Herbstlicher Tischschmuck aus Naturmaterialien wie Moos und Hagebutten Zoombild vorhanden

Kann sich sehen lassen

Absolventinnen haben sehr gute Ergebnisse erzielt
Alle Absolventinnen haben gute bis sehr Gesamtergebnisse erzielt. Mit einem Notendurchschnitt von 1,11 schaffte Annette Kitzinger den ersten Platz, ganz dicht gefolgt mit 1,12 von Theresa Ertl. Die Drittplatzierte ist Kerstin Stelzer mit einem Ergebnis von 1,25. Die Studierenden sind alle hochmotiviert gestartet und betonen, wie sehr der Zusammenhalt in der Klassengemeinschaft und die menschlichen Begegnungen, die sie erlebt hätten, ihnen geholfen haben, das Unterrichtspensum gut zu bewältigen.
Abschlussprüfung zur Hauswirtschafterin
Mit dem Schwung, den sie jetzt haben, möchten fast alle aus dem Semester im Sommer die Abschlussprüfung zur Hauswirtschafterin ablegen. Damit erreichen sie einen vollwertigen Berufsabschluss nach Berufsbildungsgesetz, der gerade für manche, die sich beruflich neu orientieren wollen, eine wichtige Voraussetzung darstellt.
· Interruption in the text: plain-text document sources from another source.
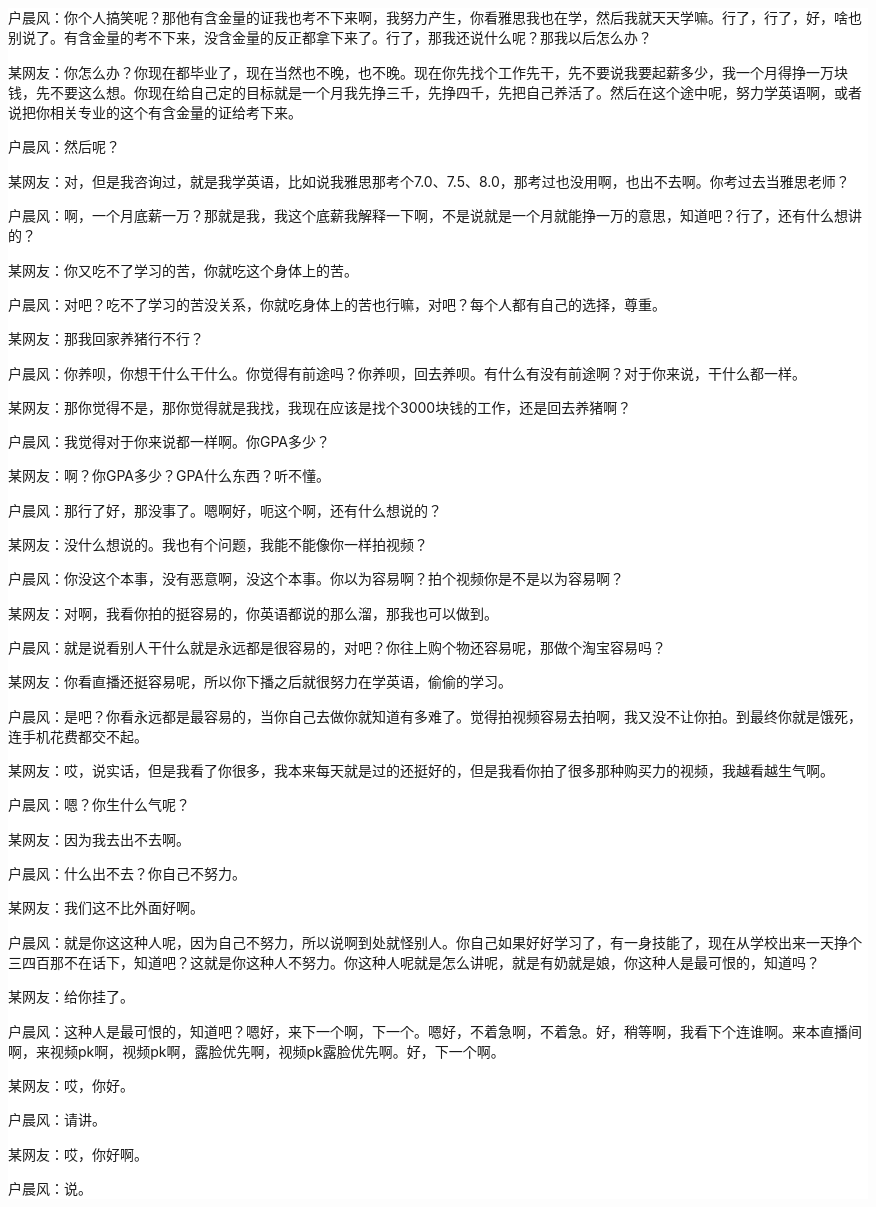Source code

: 户晨风：你个人搞笑呢？那他有含金量的证我也考不下来啊，我努力产生，你看雅思我也在学，然后我就天天学嘛。行了，行了，好，啥也别说了。有含金量的考不下来，没含金量的反正都拿下来了。行了，那我还说什么呢？那我以后怎么办？

某网友：你怎么办？你现在都毕业了，现在当然也不晚，也不晚。现在你先找个工作先干，先不要说我要起薪多少，我一个月得挣一万块钱，先不要这么想。你现在给自己定的目标就是一个月我先挣三千，先挣四千，先把自己养活了。然后在这个途中呢，努力学英语啊，或者说把你相关专业的这个有含金量的证给考下来。

户晨风：然后呢？

某网友：对，但是我咨询过，就是我学英语，比如说我雅思那考个7.0、7.5、8.0，那考过也没用啊，也出不去啊。你考过去当雅思老师？

户晨风：啊，一个月底薪一万？那就是我，我这个底薪我解释一下啊，不是说就是一个月就能挣一万的意思，知道吧？行了，还有什么想讲的？

某网友：你又吃不了学习的苦，你就吃这个身体上的苦。

户晨风：对吧？吃不了学习的苦没关系，你就吃身体上的苦也行嘛，对吧？每个人都有自己的选择，尊重。

某网友：那我回家养猪行不行？

户晨风：你养呗，你想干什么干什么。你觉得有前途吗？你养呗，回去养呗。有什么有没有前途啊？对于你来说，干什么都一样。

某网友：那你觉得不是，那你觉得就是我找，我现在应该是找个3000块钱的工作，还是回去养猪啊？

户晨风：我觉得对于你来说都一样啊。你GPA多少？

某网友：啊？你GPA多少？GPA什么东西？听不懂。

户晨风：那行了好，那没事了。嗯啊好，呃这个啊，还有什么想说的？

某网友：没什么想说的。我也有个问题，我能不能像你一样拍视频？

户晨风：你没这个本事，没有恶意啊，没这个本事。你以为容易啊？拍个视频你是不是以为容易啊？

某网友：对啊，我看你拍的挺容易的，你英语都说的那么溜，那我也可以做到。

户晨风：就是说看别人干什么就是永远都是很容易的，对吧？你往上购个物还容易呢，那做个淘宝容易吗？

某网友：你看直播还挺容易呢，所以你下播之后就很努力在学英语，偷偷的学习。

户晨风：是吧？你看永远都是最容易的，当你自己去做你就知道有多难了。觉得拍视频容易去拍啊，我又没不让你拍。到最终你就是饿死，连手机花费都交不起。

某网友：哎，说实话，但是我看了你很多，我本来每天就是过的还挺好的，但是我看你拍了很多那种购买力的视频，我越看越生气啊。

户晨风：嗯？你生什么气呢？

某网友：因为我去出不去啊。

户晨风：什么出不去？你自己不努力。

某网友：我们这不比外面好啊。

户晨风：就是你这这种人呢，因为自己不努力，所以说啊到处就怪别人。你自己如果好好学习了，有一身技能了，现在从学校出来一天挣个三四百那不在话下，知道吧？这就是你这种人不努力。你这种人呢就是怎么讲呢，就是有奶就是娘，你这种人是最可恨的，知道吗？

某网友：给你挂了。

户晨风：这种人是最可恨的，知道吧？嗯好，来下一个啊，下一个。嗯好，不着急啊，不着急。好，稍等啊，我看下个连谁啊。来本直播间啊，来视频pk啊，视频pk啊，露脸优先啊，视频pk露脸优先啊。好，下一个啊。

某网友：哎，你好。

户晨风：请讲。

某网友：哎，你好啊。

户晨风：说。
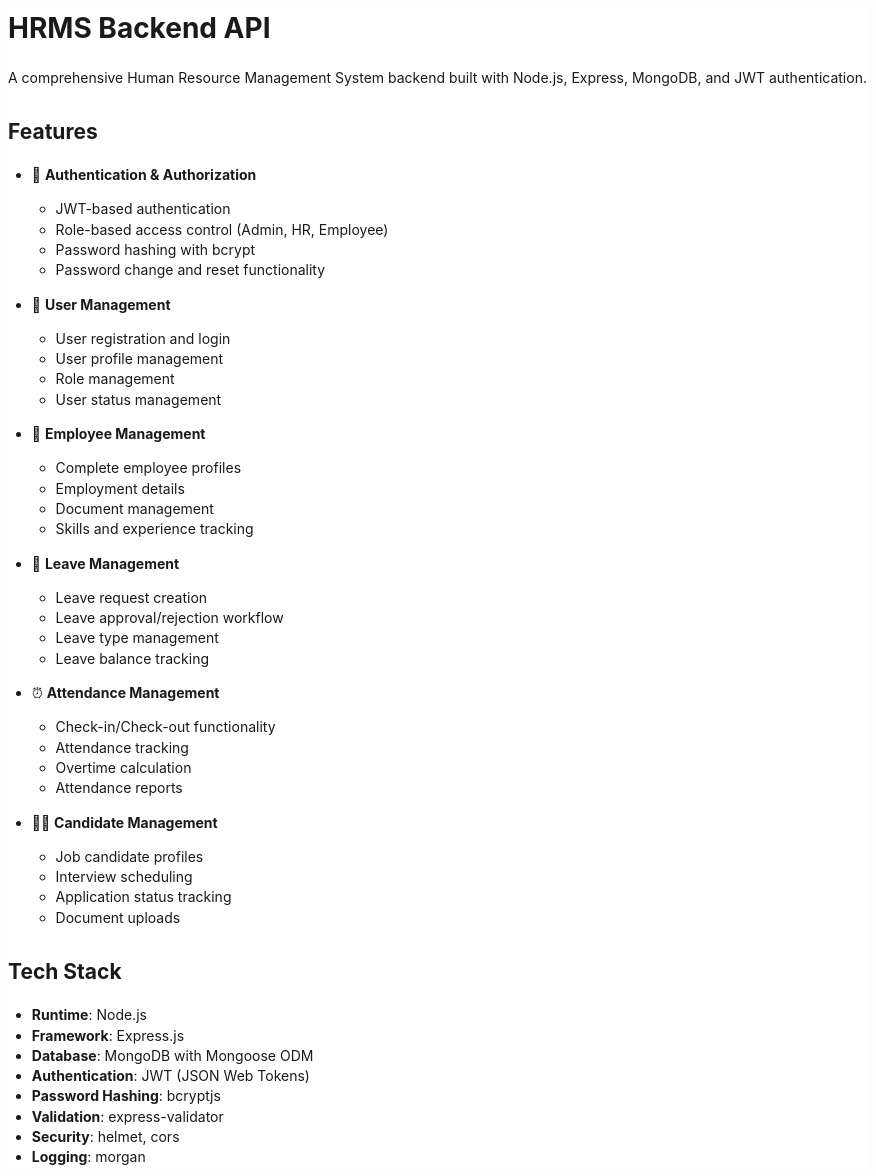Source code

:# HRMS Backend API

A comprehensive Human Resource Management System backend built with Node.js, Express, MongoDB, and JWT authentication.

## Features

- 🔐 **Authentication & Authorization**
  - JWT-based authentication
  - Role-based access control (Admin, HR, Employee)
  - Password hashing with bcrypt
  - Password change and reset functionality

- 👥 **User Management**
  - User registration and login
  - User profile management
  - Role management
  - User status management

- 🏢 **Employee Management**
  - Complete employee profiles
  - Employment details
  - Document management
  - Skills and experience tracking

- 📅 **Leave Management**
  - Leave request creation
  - Leave approval/rejection workflow
  - Leave type management
  - Leave balance tracking

- ⏰ **Attendance Management**
  - Check-in/Check-out functionality
  - Attendance tracking
  - Overtime calculation
  - Attendance reports

- 👨‍💼 **Candidate Management**
  - Job candidate profiles
  - Interview scheduling
  - Application status tracking
  - Document uploads

## Tech Stack

- **Runtime**: Node.js
- **Framework**: Express.js
- **Database**: MongoDB with Mongoose ODM
- **Authentication**: JWT (JSON Web Tokens)
- **Password Hashing**: bcryptjs
- **Validation**: express-validator
- **Security**: helmet, cors
- **Logging**: morgan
Neues Semester an der Fachschule für Ernährung und Haushaltsführung startet später
Das nächste Semester an der Fachschule für Ernährung und Haushaltsführung in Teilzeitform beginnt am 18. September 2020.
Der Info-Abend findet am 1. Juli 2020 um 19 Uhr an der Landwirtschaftsschule Straubing, Kolbstraße 5a statt.